With this concern on my mind, I watched Supreme Court nominee Ketanji Brown Jackson’s horrifying testimony at her confirmation hearings two weeks ago. The hearings revealed how Jackson has spent a significant portion of her legal career apologizing for pedophiles and those who traffic in images of the rape of children. More than just apologizing, Jackson has helped alter the judicial system in order for perpetrators to commit the same crimes more easily again.
Why is there no accountability for judges like this? Where is the justice for the victims? Decent members of society recognize that pedophilia and child pornography are problems. Yet Jackson, who received the support of Republicans Lindsay Graham and Susan Collins last year in her confirmation to the D.C. Circuit Court of Appeals, stands poised to be promoted to the highest court in the land. Who will protect society from the judges?
There is likely far more to Jackson’s troubling record. But Senate Judiciary Committee Chairman Dick Durbin (D-Ill.) has refused to release Jackson’s complete records, in particular, records from her tenure on the U.S. Sentencing Commission. Jackson’s nomination is being hurried to a committee vote Monday, ahead of the Easter recess. What could possibly be the rush? As if it were not disgusting enough that a judge like Jackson sits on the federal bench, Americans are getting a Resurrection Sunday present of this judge being ushered into a lifetime Supreme Court appointment with bipartisan support.
Even though Republicans do not control the Senate majority, they have the means of slowing the process to insert some much-needed deliberation to this hasty process.
The Federalist’s Rachel Bovard cites a technique that has been used effectively by such legislative impresarios as Senators Rand Paul (R-Ky.) and Pat Toomey (R-Penn.) to block legislation and nominations at the committee level.
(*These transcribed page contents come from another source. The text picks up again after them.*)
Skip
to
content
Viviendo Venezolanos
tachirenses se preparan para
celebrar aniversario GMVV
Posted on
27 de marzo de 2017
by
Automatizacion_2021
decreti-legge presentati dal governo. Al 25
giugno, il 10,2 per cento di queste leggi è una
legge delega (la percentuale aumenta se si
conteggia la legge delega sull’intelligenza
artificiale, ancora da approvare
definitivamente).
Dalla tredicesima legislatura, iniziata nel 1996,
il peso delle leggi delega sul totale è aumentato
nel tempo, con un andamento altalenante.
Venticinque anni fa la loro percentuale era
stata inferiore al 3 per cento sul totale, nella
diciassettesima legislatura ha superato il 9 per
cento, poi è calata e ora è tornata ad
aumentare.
Senate Rule 26 gives veto power to the minority over practically anything. The catch? It only works when the Senate is in a 50-50 tie, as it is right now. The Republicans could simply refuse to provide a quorum in the committee for the Jackson vote, permanently stalling the vote and all but ending her nomination. Using Senate Rule 26, Republicans could avert a terrible catastrophe for the Court.
But the problem is not just that Jackson has no business being a Supreme Court justice. She has no business on the federal bench at all. The power of impeachment is not limited to just presidents. The House of Representatives has impeached and the Senate has removed federal judges in the past. Jackson, with her bizarre leniency toward pedophiles, would make an excellent candidate.
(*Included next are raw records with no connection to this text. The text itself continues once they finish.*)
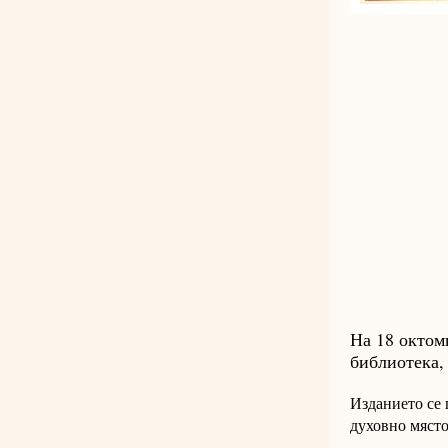
На 18 октом
библиотека,
Изданието се
духовно място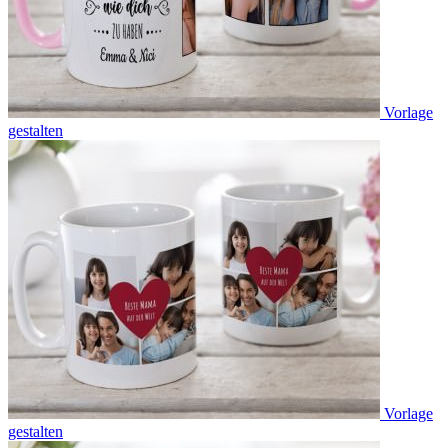
Vorlage
gestalten
Vorlage
gestalten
Bottom line: Someone who covers for sex crimes against minors has no place in the federal judiciary. The Democrats need to know that they will not be allowed to squeeze through a nominee like this again, and if they do, then that person’s position as a judge should be considered at stake.
Judges who make themselves advocates of reprobate and harmful behavior need be investigated and, if appropriate, removed from the job as trusted public servants. Senators have an important constitutional obligation of oversight over the judiciary.
Our children do not need lip service. They need action.